For a new advertiser, we typically do not play our prediction model right away as we think it may be worthwhile to make the model learn enough about the new advertiser before we use the model to bid for that advertiser. We do flat bidding (with a high value) for some days to ensure that we can win enough bids and are able to place the advertiser’s ad enough number of times across multiple websites. This is done to ensure that we explore good amount of events to train the model with. The question is- how much data is required for the model to learn well enough about the new advertiser? One may be excited to think in terms of sample complexity of the prediction model, but we would also like to share a practical approach (or a hack) to “solve” this problem. We track AUC scores (and other metrics) for last few days for each model (we have multiple models in production), per advertiser, etc. (even if it is a new advertiser for which the model is not enabled, the AUC score gets tracked for this advertiser too.). In order to answer “has the model learnt enough for this advertiser?” – we can see the trends in AUC score for the advertiser over the past 15 days (say) and get a sense of whether the AUC score has been on the rise or has reached some kind of stability (for example, if the AUC scores for last two Mondays are not very different, and the story is similar for other days of the week). If we feel it has reached some kind of stability, it may be about time to enable the prediction model for the new advertiser. Of course, with sparse campaigns (advertisers with less data), we will see a lot of fluctuations in daily AUC scores. For that, increasing the test data from one day to two or more days may be a good idea to keep fluctuations in performance metrics under control. Other hacks like – “Wait until 100 purchases (or 100 success events) and then deploy the model” may not be a great thing to do specially for fast moving campaigns for which we see 100 conversions (success events) within a day or two.
Are you split-testing with 5% data in one split?
Let’s say we have a split test enabled on a few of the advertisers and have only 5 % users in one split. In that case, daily reporting the margins, revenues, etc. might not be a good thing to do especially if we see lot of fluctuations. In case of fluctuations, there may be an indication that the 5% or say even 10% data is either not getting “stratified-sampled” well enough (We have observed that many people believe that simple random sampling on large data is good enough to ensure that either split won’t be that unlucky to get all poor quality users) or is too sparse (say having 5 conversions in a day per advertiser) for daily reporting.
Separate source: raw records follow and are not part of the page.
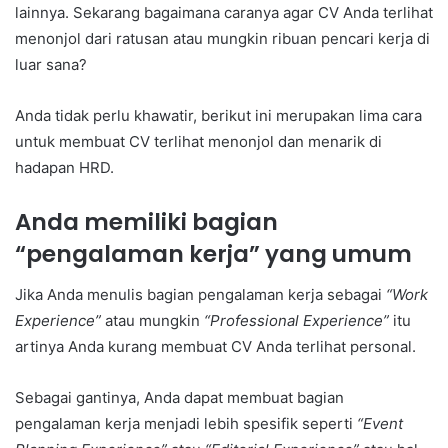
lainnya. Sekarang bagaimana caranya agar CV Anda terlihat
menonjol dari ratusan atau mungkin ribuan pencari kerja di
luar sana?
Anda tidak perlu khawatir, berikut ini merupakan lima cara
untuk membuat CV terlihat menonjol dan menarik di
hadapan HRD.
Anda memiliki bagian
“pengalaman kerja” yang umum
Jika Anda menulis bagian pengalaman kerja sebagai
“Work
Experience”
atau mungkin
“Professional Experience”
itu
artinya Anda kurang membuat CV Anda terlihat personal.
Sebagai gantinya, Anda dapat membuat bagian
pengalaman kerja menjadi lebih spesifik seperti
“Event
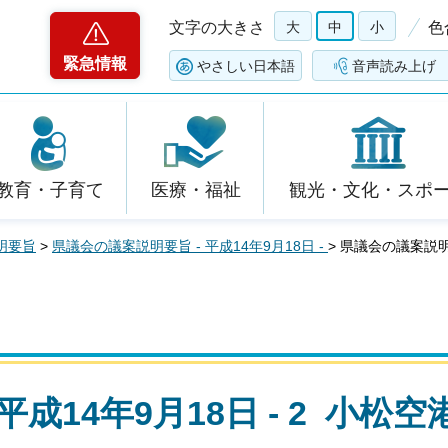
文字の大きさ
大
中
小
色
緊急情報
やさしい日本語
音声読み上げ
教育・子育て
医療・福祉
観光・文化・スポ
明要旨
>
県議会の議案説明要旨 - 平成14年9月18日 -
> 県議会の議案説明
成14年9月18日 - 2 小松空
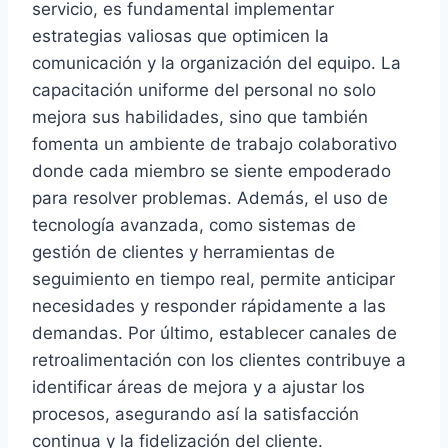
servicio, es fundamental implementar
estrategias valiosas que optimicen la
comunicación y la organización del equipo. La
capacitación uniforme del personal no solo
mejora sus habilidades, sino que también
fomenta un ambiente de trabajo colaborativo
donde cada miembro se siente empoderado
para resolver problemas. Además, el uso de
tecnología avanzada, como sistemas de
gestión de clientes y herramientas de
seguimiento en tiempo real, permite anticipar
necesidades y responder rápidamente a las
demandas. Por último, establecer canales de
retroalimentación con los clientes contribuye a
identificar áreas de mejora y a ajustar los
procesos, asegurando así la satisfacción
continua y la fidelización del cliente.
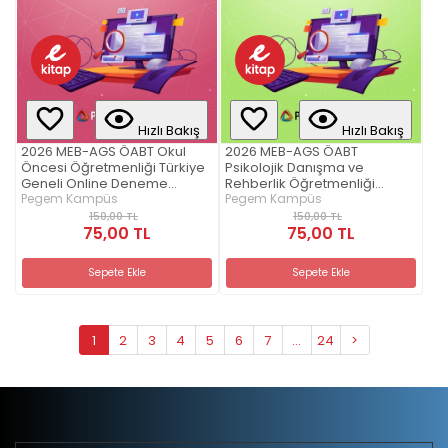
Hızlı Bakış
Hızlı Bakış
2026 MEB-AGS ÖABT Okul
2026 MEB-AGS ÖABT
Öncesi Öğretmenliği Türkiye
Psikolojik Danışma ve
Geneli Online Deneme
Rehberlik Öğretmenliği
Sınavı-12
Pegem Kampüs
Türkiye Geneli Online
Pegem Kampüs
Deneme Sınavı-12
150,00 TL
150,00 TL
75,00 TL
75,00 TL
Sepete Ekle
Sepete Ekle
1
2
3
4
5
6
7
...
24
>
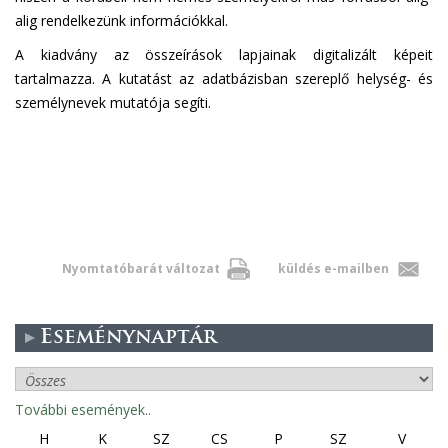
alig rendelkezünk információkkal.
A kiadvány az összeírások lapjainak digitalizált képeit
tartalmazza. A kutatást az adatbázisban szereplő helység- és
személynevek mutatója segíti.
Nyomtatóbarát változat
küldés e-mailben
Eseménynaptár
További események..
H
K
SZ
CS
P
SZ
V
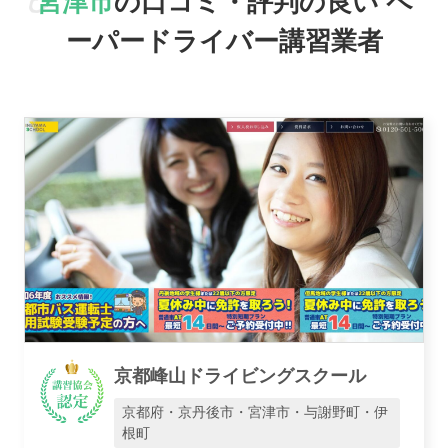
宮津市
の口コミ・評判の良い
ペ
ーパードライバー講習業者
駅名で探す
おすすめ業者
京都峰山ドライビングスクール
京都府・京丹後市・宮津市・与謝野町・伊
根町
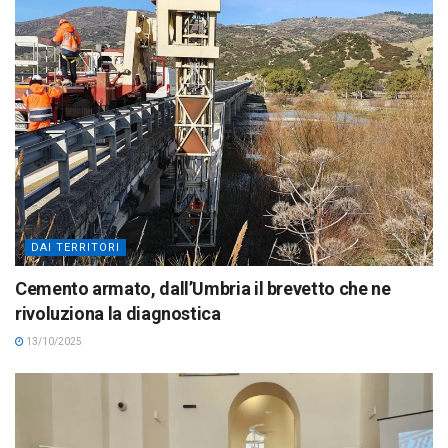
DAI TERRITORI
Cemento armato, dall’Umbria il brevetto che ne
rivoluziona la diagnostica
13/10/2025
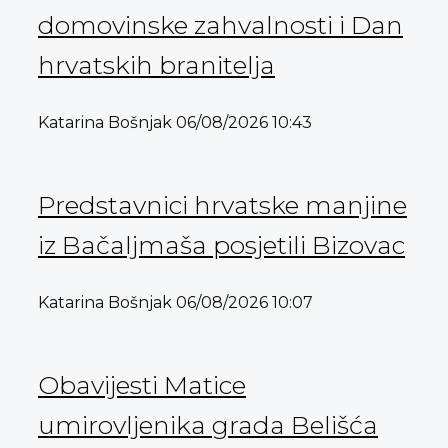
domovinske zahvalnosti i Dan
hrvatskih branitelja
Katarina Bošnjak
06/08/2026
10:43
Predstavnici hrvatske manjine
iz Bačaljmaša posjetili Bizovac
Katarina Bošnjak
06/08/2026
10:07
Obavijesti Matice
umirovljenika grada Belišća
In the latter case, instead of looking at daily performance, we should look at overall performance over a long period of time, like say 20 days, and should not think that the model is not stable and therefore reject the model completely.
To summarize, we recommend the following:
Use multiple performance metrics to test the model on various aspects.
Make sure that we separate out training and test data in the beginning itself and then learn the discretization scheme or any hyper parameters of the model only from the training data.
Ensure that before we use a prediction model for a new advertiser the model has learnt well enough about the new advertiser by tracking the stability of the performance metrics.
Think carefully before rejecting a model based on split-testing results.
Our data science team at RevX is working hard to make sure that we do our stuff correctly. We believe that investing our efforts on our prediction system is the key to the success of the entire ecosystem – A model with increased performance would target the right purchasers at the right time for our advertisers which in-turn would fetch us high revenues and margins and which in-turn would enable us to scale further and which in-turn, again, would fetch us more training data to build an even better model!